The implementation was 6,000 lines of code scattered across a dozen files. Nobody wanted to change the code because it was so inscrutable. Most of the features had never been tested. The property code was a ticking time bomb, but it was too late to make any changes for the current release.

It’s Just a Hashtable

This mess could easily be replaced with a string to string hashtable. Hashtables are simple to implement, use, and test, even in a washed up language like C. Hashtables can easily be persisted to text, XML, URL query strings, RPC calls, and databases. Just to be clear:

  • Instead of schema checking, use plain old strings. Convert the values to the appropriate type as necessary.
  • To merge hashtables, add a putAll() method that adds one hashtable to another.
  • To avoid collisions, prepend a category string to each key.
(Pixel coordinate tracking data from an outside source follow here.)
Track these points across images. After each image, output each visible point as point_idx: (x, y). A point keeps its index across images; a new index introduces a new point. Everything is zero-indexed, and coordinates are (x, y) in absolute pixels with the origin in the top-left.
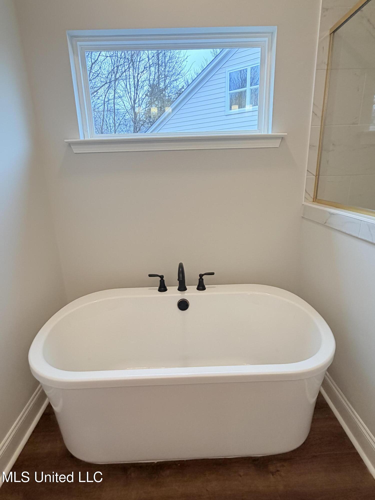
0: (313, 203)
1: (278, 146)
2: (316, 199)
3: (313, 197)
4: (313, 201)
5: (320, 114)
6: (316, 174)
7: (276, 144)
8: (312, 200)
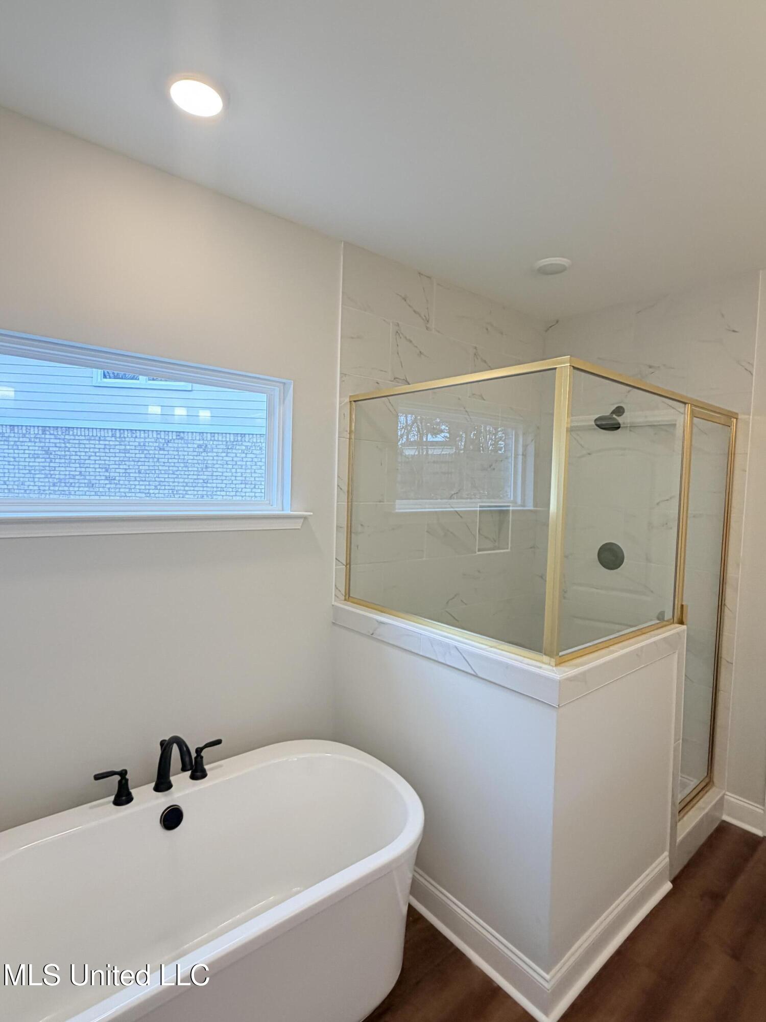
0: (346, 602)
1: (299, 528)
2: (348, 597)
3: (344, 594)
4: (345, 600)
5: (345, 488)
6: (346, 562)
7: (298, 525)
8: (343, 598)
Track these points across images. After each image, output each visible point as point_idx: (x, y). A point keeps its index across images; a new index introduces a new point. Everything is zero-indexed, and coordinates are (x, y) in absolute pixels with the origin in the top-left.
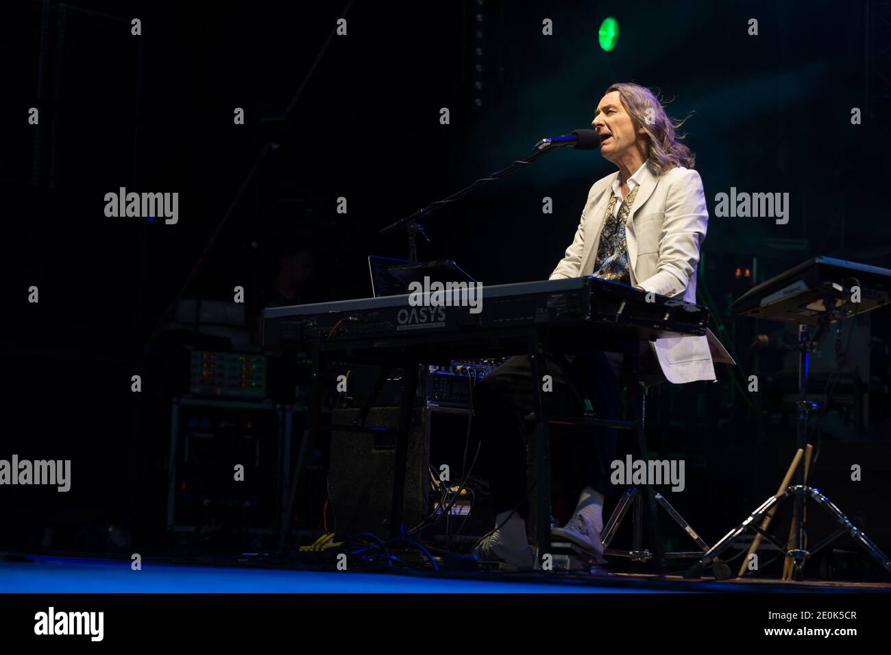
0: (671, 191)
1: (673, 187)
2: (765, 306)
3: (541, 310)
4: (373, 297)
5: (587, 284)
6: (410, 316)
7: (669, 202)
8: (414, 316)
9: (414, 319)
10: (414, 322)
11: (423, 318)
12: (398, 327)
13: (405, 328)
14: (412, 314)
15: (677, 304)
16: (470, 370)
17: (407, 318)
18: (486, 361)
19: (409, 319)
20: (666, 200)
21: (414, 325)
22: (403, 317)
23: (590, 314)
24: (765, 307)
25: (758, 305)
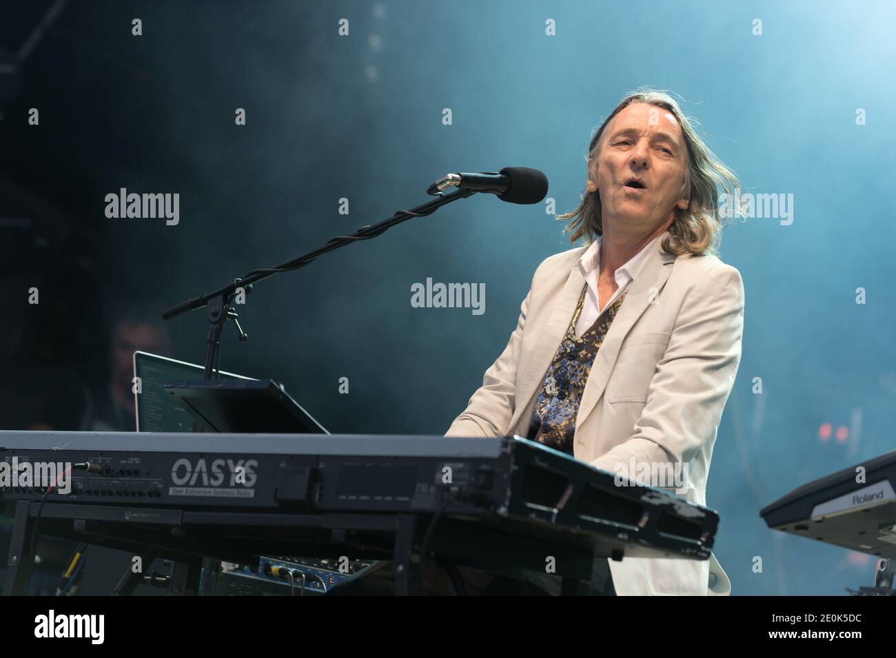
0: (689, 300)
1: (692, 293)
2: (819, 518)
3: (424, 487)
4: (135, 431)
5: (508, 450)
6: (193, 472)
7: (682, 317)
8: (200, 473)
9: (200, 479)
10: (199, 483)
11: (216, 478)
12: (171, 489)
13: (184, 492)
14: (197, 469)
15: (665, 501)
16: (296, 575)
17: (188, 476)
18: (324, 562)
19: (191, 476)
20: (678, 313)
21: (201, 489)
22: (182, 472)
23: (507, 503)
24: (818, 522)
25: (808, 516)
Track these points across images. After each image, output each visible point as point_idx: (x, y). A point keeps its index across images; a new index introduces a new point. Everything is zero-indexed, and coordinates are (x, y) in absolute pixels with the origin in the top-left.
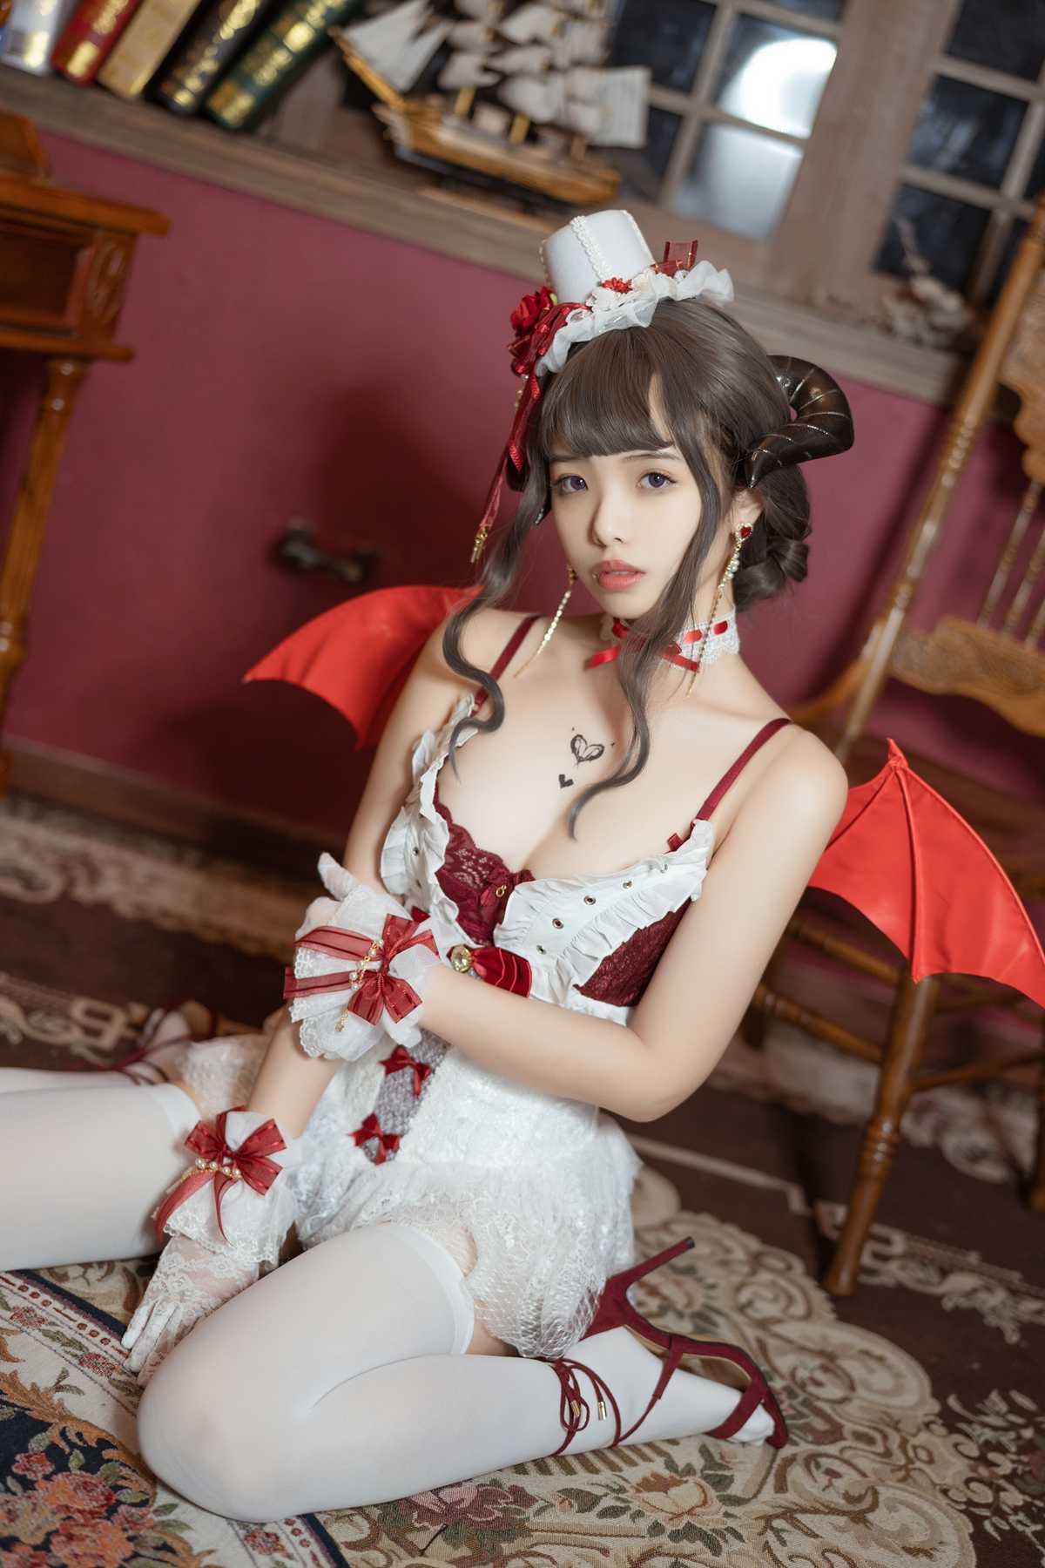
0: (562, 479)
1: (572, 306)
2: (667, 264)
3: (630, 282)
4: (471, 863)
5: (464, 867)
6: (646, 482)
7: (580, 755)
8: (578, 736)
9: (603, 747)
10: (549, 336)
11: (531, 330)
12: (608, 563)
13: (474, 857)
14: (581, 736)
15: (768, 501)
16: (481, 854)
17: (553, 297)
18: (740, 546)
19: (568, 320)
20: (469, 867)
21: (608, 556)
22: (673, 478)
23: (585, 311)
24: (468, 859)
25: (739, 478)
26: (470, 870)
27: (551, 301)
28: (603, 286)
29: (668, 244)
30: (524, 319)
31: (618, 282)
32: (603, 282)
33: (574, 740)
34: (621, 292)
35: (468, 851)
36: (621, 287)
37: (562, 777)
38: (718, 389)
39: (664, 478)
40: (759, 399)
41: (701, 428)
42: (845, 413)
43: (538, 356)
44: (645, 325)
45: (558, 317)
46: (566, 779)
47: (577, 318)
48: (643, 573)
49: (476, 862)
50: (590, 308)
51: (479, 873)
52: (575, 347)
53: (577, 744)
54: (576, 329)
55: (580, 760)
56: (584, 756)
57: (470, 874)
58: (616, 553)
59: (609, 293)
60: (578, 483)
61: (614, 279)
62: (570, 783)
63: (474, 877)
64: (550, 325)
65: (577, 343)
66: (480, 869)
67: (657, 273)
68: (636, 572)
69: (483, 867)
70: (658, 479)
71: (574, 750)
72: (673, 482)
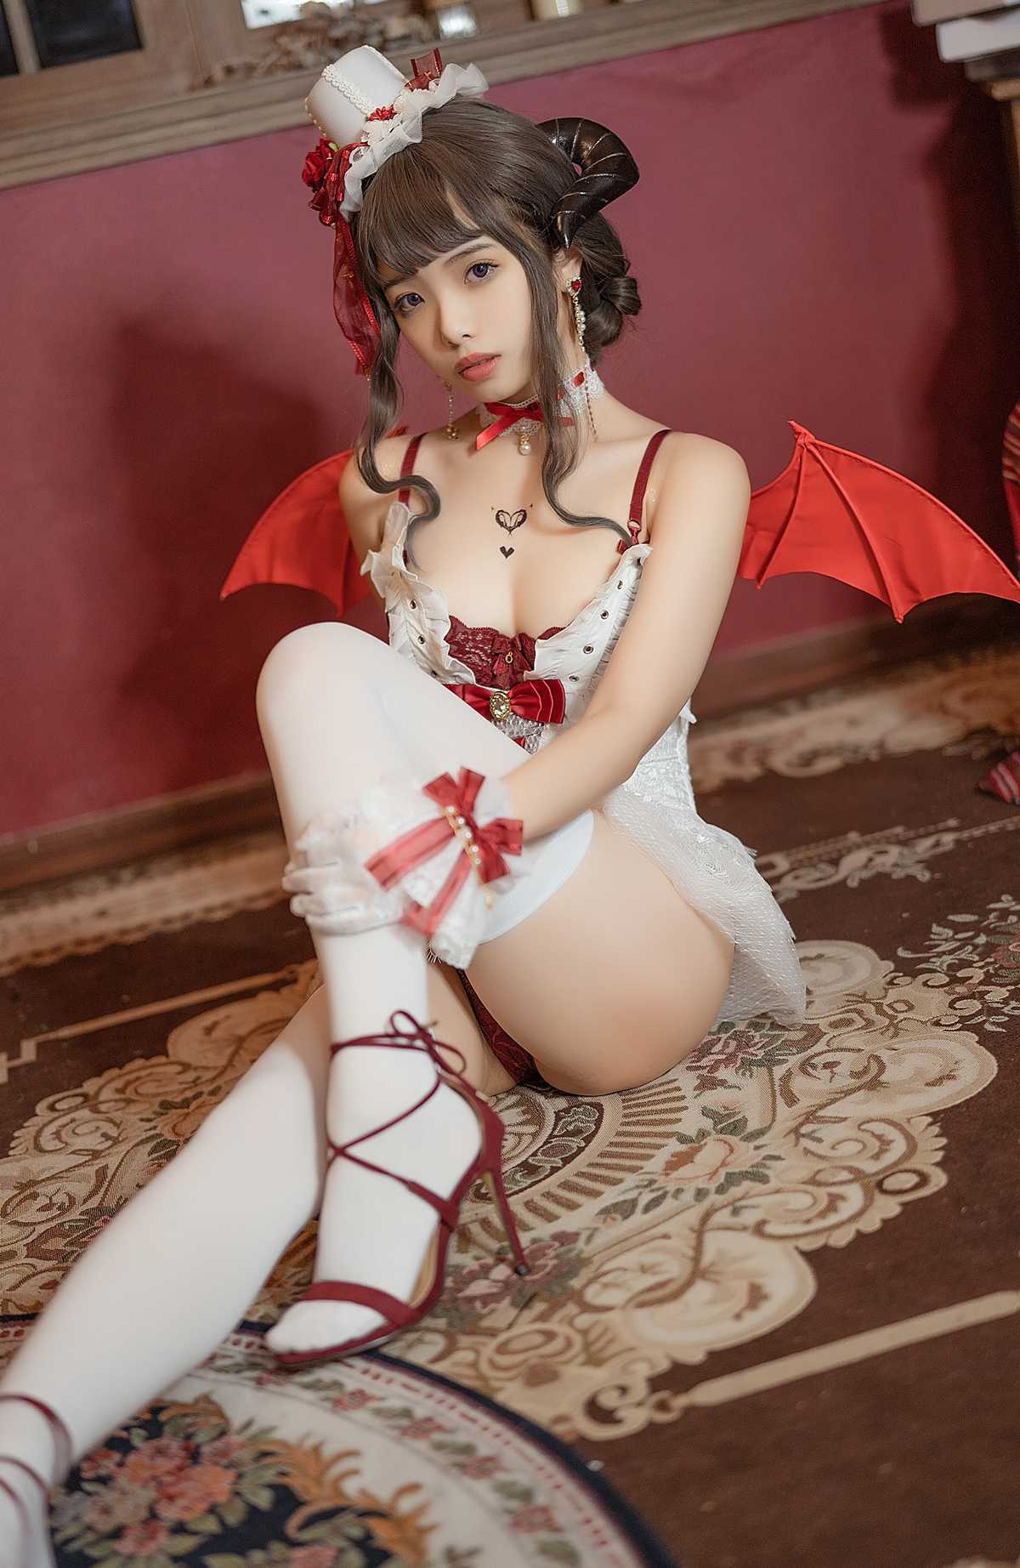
0: (399, 301)
1: (350, 148)
2: (419, 79)
3: (391, 108)
4: (471, 644)
5: (467, 650)
6: (472, 276)
7: (508, 525)
8: (499, 512)
9: (524, 511)
10: (340, 182)
11: (322, 182)
12: (466, 359)
13: (470, 637)
14: (502, 511)
15: (584, 250)
16: (475, 632)
17: (331, 145)
18: (577, 299)
19: (351, 161)
20: (470, 648)
21: (462, 353)
22: (497, 263)
23: (362, 148)
24: (467, 640)
25: (552, 241)
26: (473, 650)
27: (332, 150)
28: (371, 119)
29: (413, 61)
30: (313, 174)
31: (382, 112)
32: (369, 116)
33: (497, 516)
34: (387, 119)
35: (463, 634)
36: (386, 114)
37: (503, 549)
38: (505, 172)
39: (486, 265)
40: (542, 166)
41: (500, 210)
42: (623, 152)
43: (338, 203)
44: (418, 141)
45: (341, 161)
46: (507, 549)
47: (357, 156)
48: (500, 356)
49: (474, 640)
50: (366, 144)
51: (482, 650)
52: (366, 182)
53: (501, 519)
54: (361, 166)
55: (510, 530)
56: (512, 525)
57: (474, 654)
58: (470, 349)
59: (378, 123)
60: (414, 299)
61: (377, 110)
62: (511, 551)
63: (478, 655)
64: (338, 172)
65: (367, 178)
66: (480, 645)
67: (412, 91)
68: (492, 358)
69: (482, 642)
70: (480, 269)
71: (501, 524)
72: (496, 266)
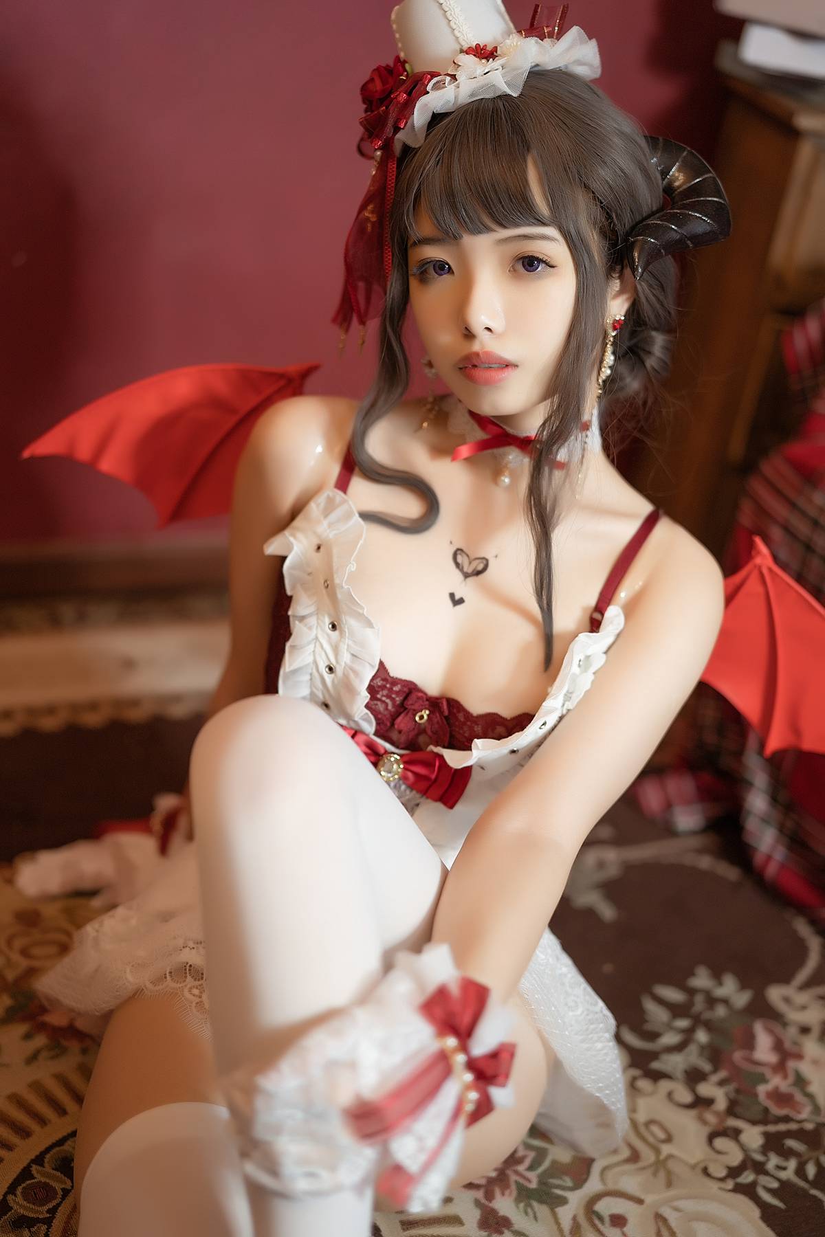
0: (423, 264)
1: (434, 75)
2: (534, 30)
3: (495, 49)
4: (385, 692)
5: (379, 696)
6: (520, 267)
7: (465, 570)
8: (458, 549)
9: (488, 561)
10: (409, 105)
11: (384, 101)
12: (477, 354)
13: (388, 686)
14: (461, 550)
15: (643, 288)
16: (395, 681)
18: (612, 339)
19: (429, 88)
20: (383, 696)
21: (476, 347)
22: (552, 263)
23: (448, 78)
24: (383, 687)
26: (384, 699)
28: (467, 52)
30: (376, 91)
31: (482, 50)
32: (466, 48)
33: (455, 554)
34: (487, 58)
35: (383, 680)
36: (485, 53)
37: (452, 596)
39: (540, 261)
40: (639, 178)
43: (397, 129)
44: (515, 95)
45: (417, 86)
46: (457, 597)
47: (437, 87)
48: (517, 366)
49: (390, 690)
50: (453, 76)
51: (393, 700)
52: (436, 118)
53: (459, 559)
54: (435, 100)
55: (466, 576)
56: (470, 571)
57: (384, 702)
58: (488, 345)
59: (470, 60)
60: (442, 267)
61: (478, 45)
62: (461, 601)
63: (387, 705)
64: (409, 94)
65: (440, 114)
66: (394, 696)
67: (525, 39)
68: (508, 365)
69: (397, 693)
70: (530, 263)
71: (457, 565)
72: (552, 267)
You can put the prefix functionality into a subclass.
  • Add read/write methods to persist your hashtable.

This situation would be comical if I hadn’t seen it so often at so many different companies. People inevitably seem to think that hashtables aren’t efficient or type safe enough for their specific needs. I’ve implemented nearly identical hashtable wrappers in C, C++, Java, Ruby, Perl, and Python. I’ve run it on Linux and Windows, on ARM, MIPS, and x86. I feel a warm sense of security each time I write those familiar lines because IT’S JUST A HASHTABLE.

Be Lazy

The lazy programmer uses hashtables wherever possible. If you think you can do better than a hashtable, think twice. If you think you need type safety for property files, please reconsider. If you think hashtables take too much memory or are too slow, you’re probably wrong.

Be lazy and use hashtables. You can always churn out those 6,000 lines later if the need arises.

One comment to “Laziness Part Two : The 6,000 Line Hashtable”

  1. Comment by Ken:

    Oh sure–keep kicking C–”washed up”? What is Ruby written in? I’m pretty sure it’s not Java, Perl, or Python.